--- Excerpted data ---

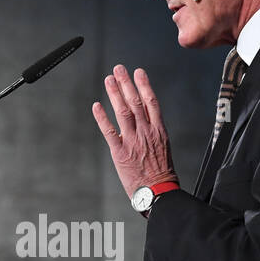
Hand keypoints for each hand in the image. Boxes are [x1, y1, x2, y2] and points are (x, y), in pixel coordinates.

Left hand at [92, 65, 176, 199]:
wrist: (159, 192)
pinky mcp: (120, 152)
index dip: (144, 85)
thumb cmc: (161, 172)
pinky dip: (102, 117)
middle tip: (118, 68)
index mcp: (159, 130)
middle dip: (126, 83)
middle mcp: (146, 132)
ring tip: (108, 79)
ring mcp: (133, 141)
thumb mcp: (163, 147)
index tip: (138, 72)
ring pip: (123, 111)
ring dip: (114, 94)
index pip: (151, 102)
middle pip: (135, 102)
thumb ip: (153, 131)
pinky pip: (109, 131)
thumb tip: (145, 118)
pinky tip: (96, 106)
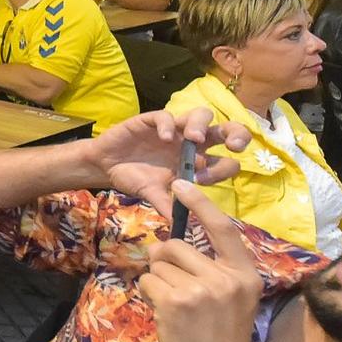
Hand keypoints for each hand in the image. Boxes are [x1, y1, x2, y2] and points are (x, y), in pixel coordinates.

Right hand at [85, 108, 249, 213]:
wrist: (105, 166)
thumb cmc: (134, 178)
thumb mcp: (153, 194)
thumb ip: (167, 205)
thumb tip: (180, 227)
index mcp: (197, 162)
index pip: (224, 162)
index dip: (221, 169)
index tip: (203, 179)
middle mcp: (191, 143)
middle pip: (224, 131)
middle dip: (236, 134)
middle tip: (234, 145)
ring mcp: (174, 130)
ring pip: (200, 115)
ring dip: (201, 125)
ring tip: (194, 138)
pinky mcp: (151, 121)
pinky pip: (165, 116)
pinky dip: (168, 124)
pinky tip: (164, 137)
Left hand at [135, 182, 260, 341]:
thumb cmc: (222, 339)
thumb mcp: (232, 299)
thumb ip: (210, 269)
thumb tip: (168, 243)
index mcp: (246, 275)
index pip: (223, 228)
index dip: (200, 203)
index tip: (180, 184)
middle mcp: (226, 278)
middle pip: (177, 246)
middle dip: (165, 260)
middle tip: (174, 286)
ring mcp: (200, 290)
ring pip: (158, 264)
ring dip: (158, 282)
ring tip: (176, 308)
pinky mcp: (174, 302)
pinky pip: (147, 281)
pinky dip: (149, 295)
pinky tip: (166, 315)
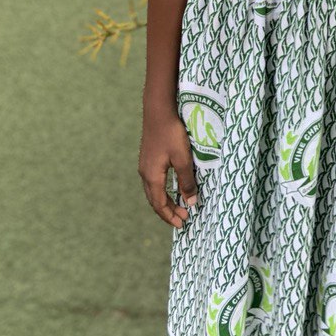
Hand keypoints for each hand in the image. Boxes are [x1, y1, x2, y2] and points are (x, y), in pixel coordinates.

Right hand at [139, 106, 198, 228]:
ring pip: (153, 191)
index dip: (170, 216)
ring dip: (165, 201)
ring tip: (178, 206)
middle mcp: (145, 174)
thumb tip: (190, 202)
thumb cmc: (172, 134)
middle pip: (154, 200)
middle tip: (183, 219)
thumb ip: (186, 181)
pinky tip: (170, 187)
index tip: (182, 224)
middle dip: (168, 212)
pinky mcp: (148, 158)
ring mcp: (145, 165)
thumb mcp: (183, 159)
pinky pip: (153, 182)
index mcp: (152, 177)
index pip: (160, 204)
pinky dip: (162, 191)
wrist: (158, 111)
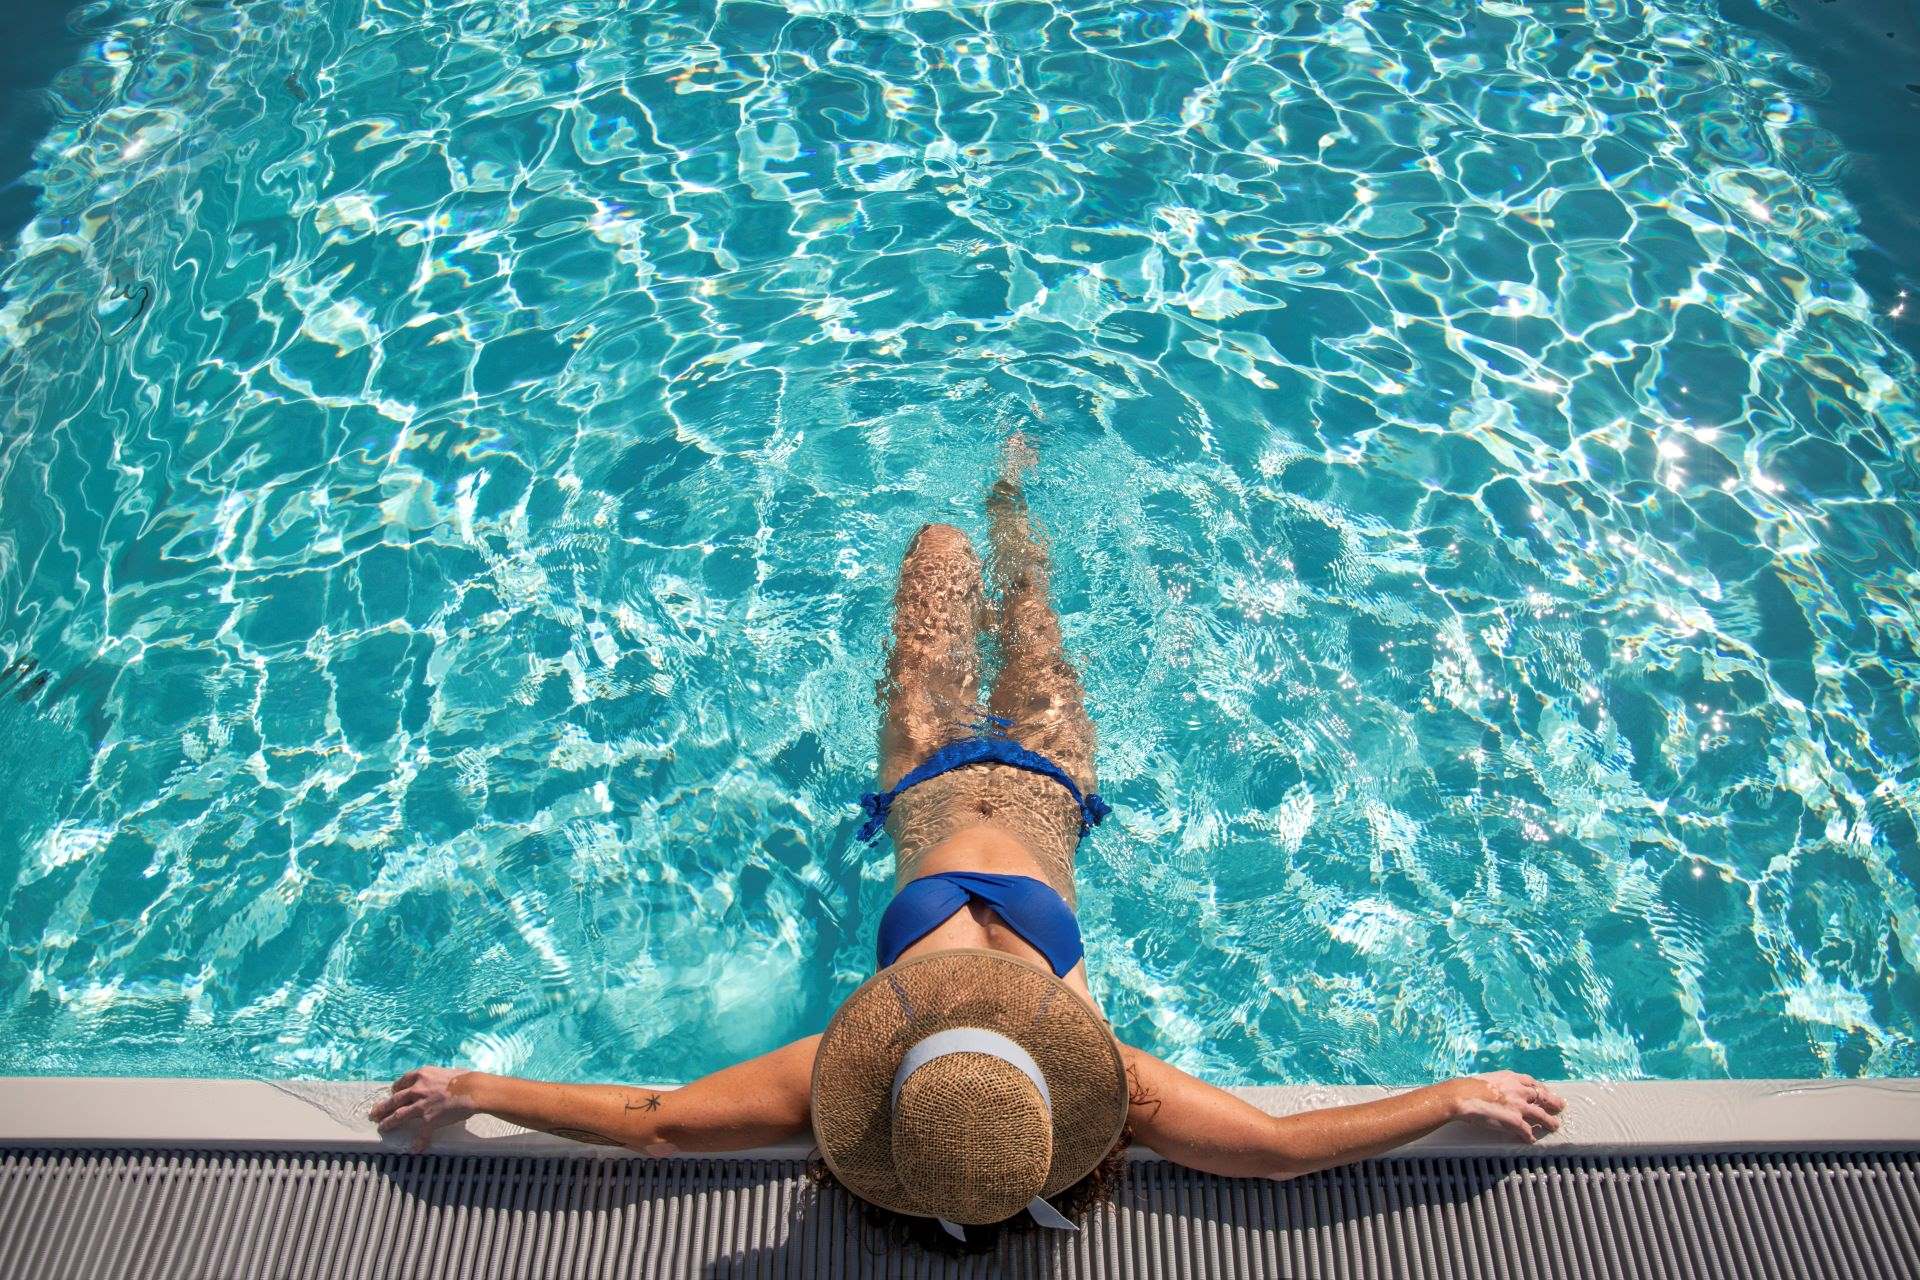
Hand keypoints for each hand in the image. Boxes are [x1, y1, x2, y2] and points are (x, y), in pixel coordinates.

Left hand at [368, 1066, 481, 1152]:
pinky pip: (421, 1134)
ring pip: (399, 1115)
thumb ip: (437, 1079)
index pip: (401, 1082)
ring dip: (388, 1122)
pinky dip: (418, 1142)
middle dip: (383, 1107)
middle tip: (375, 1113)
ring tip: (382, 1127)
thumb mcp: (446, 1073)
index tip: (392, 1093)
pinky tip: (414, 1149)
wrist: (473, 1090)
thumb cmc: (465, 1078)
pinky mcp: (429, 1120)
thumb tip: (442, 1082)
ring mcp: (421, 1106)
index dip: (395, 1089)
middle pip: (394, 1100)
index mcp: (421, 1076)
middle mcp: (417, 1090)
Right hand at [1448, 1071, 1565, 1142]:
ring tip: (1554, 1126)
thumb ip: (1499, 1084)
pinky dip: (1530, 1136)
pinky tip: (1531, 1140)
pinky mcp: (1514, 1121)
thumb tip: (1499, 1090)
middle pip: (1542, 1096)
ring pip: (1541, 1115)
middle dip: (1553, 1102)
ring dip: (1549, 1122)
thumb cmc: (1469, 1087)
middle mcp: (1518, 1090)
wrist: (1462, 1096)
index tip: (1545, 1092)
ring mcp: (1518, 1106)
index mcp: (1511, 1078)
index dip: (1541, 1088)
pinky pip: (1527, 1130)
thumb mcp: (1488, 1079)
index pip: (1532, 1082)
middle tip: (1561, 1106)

---

Work required. Please return a copy of each line in the entries that has the string "Right".

Solution for this exercise.
Right hand at [85, 108, 249, 213]:
Right hand at [139, 106, 198, 228]:
Right hand at [1448, 1071, 1565, 1142]:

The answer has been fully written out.